Karriere. Er arbeitete zwei Jahre als Rechtsanwalt in einer Kanzlei in Phoenix, Arizona, bevor er 1988 in den Dienst des Departements für auswärtige Angelegenheiten trat.
 
Washington. Sein erster Posten als Botschafter.

Die Botschaft in Washington steht an zweiter Stelle hinter China, was die Ausstellung von Visas anbelangt: Sie beschäftigt 60 Angestellte gegenüber 75 in Beijng.
 
Anlässe. Die Botschaft organisiert jährlich rund 300 Anlässe allein in Washington; weitere 250 werden in Zusammenarbeit mit den Konsulaten im ganzen Land ausgerichtet.
 
Schweizer Abend. Der wichtigste Anlass in der Botschaft. 2011 waren 1200 Gäste geladen, ein Rekord seit seiner Einführung.
 
Publikum. In der Botschaft selbst und an verschiedenen Orten der Hauptstadt werden rund 10‘000 Besucher nicht nur aus dem diplomatischen Umfeld empfangen.

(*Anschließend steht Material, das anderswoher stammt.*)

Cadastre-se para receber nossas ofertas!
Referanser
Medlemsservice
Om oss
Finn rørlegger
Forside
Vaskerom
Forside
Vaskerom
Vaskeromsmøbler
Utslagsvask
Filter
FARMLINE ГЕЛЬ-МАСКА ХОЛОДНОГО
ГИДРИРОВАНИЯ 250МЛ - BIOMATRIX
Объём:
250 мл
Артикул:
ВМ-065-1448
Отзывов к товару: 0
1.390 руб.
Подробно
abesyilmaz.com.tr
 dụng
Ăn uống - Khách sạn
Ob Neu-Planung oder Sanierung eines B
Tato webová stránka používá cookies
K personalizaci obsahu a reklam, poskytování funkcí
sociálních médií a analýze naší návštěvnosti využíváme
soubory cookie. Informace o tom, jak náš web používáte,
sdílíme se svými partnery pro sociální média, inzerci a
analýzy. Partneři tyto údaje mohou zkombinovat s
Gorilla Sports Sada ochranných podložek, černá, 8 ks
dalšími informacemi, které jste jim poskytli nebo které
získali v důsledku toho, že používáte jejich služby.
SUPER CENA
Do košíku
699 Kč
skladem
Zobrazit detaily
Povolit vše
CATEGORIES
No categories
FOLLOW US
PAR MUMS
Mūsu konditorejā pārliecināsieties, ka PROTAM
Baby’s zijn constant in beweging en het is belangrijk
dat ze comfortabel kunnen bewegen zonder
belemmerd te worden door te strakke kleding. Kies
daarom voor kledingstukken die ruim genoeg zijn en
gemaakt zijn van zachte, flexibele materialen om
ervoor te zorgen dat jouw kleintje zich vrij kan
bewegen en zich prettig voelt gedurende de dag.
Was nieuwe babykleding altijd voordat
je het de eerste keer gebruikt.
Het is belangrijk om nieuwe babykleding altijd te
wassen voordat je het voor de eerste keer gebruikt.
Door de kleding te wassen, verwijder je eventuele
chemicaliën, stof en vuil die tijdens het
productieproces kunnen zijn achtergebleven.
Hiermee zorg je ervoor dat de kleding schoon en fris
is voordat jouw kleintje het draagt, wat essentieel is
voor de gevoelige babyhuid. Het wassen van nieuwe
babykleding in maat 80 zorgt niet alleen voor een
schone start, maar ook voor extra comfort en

Netz. 5 Konsulate: Atlanta, New York, Chicago, Los Angeles und San Francisco, 23 Honorarkonsulate, eine Mission am Sitz der UNO in New York, ein Business Hub in  Chicago und die zwei Swissnex (Wissenschaftshäuser) in Boston und San Francisco.
 
Auslandschweizer. Man schätzt, dass mehr als 75’000 Schweizer und Schweizerinnen in den USA leben. Lediglich 4120 sind bei der Botschaft registriert.